Most immediately striking about Ian Hawgood’s Tents and Hills is the cute sleeve design by illustrator Kati Meden. Depicting a man contentedly camping with tent on hill, trees below and stars above, it seems best suited to a Morr Music indietronica release, but Hawgood’s fuzzy drones and field recordings give off a similarly cosy warmth.
It’s this latter element that lifts Tents and Hills above the norm, providing a sense of time and place – captured from camping and hiking trips – to works which otherwise might just drift off. Throughout we hear muffled sounds which place this music firmly outdoors, mostly the snap of twigs and crackle of leaves underfoot, but there’s also rhythm – built from syncopated rain drops on ‘Inland River Valley’, rattled sticks on ‘Wake Up Mountain’, and the din of conversation, most audible, ironically, on ‘Happy Alone’.

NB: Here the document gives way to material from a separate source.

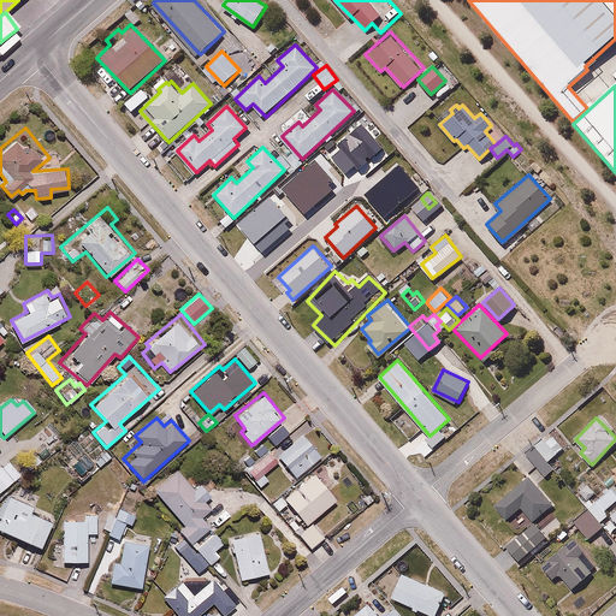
[(324,454),(304,432),(276,456),(295,478),(324,454)]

The musical elements are built from a host of analogue sources – pump organ, mellotron, guitar and old tube amps. They sound like it, buzzing and warping in rusty, organic ways, enveloping the outdoor clatter like a gentle breeze. Opener ‘October’ builds harmonica-like tones from a slow wheeze into grand orchestral swells before gracefully fading out. In ‘Foothills’ they sound more like strings, sadly rising and falling over a gurgling stream. The drones combine beautifully with the field recordings throughout, making Tents and Hills a compelling document of Hawgood’s recreational and musical pursuits.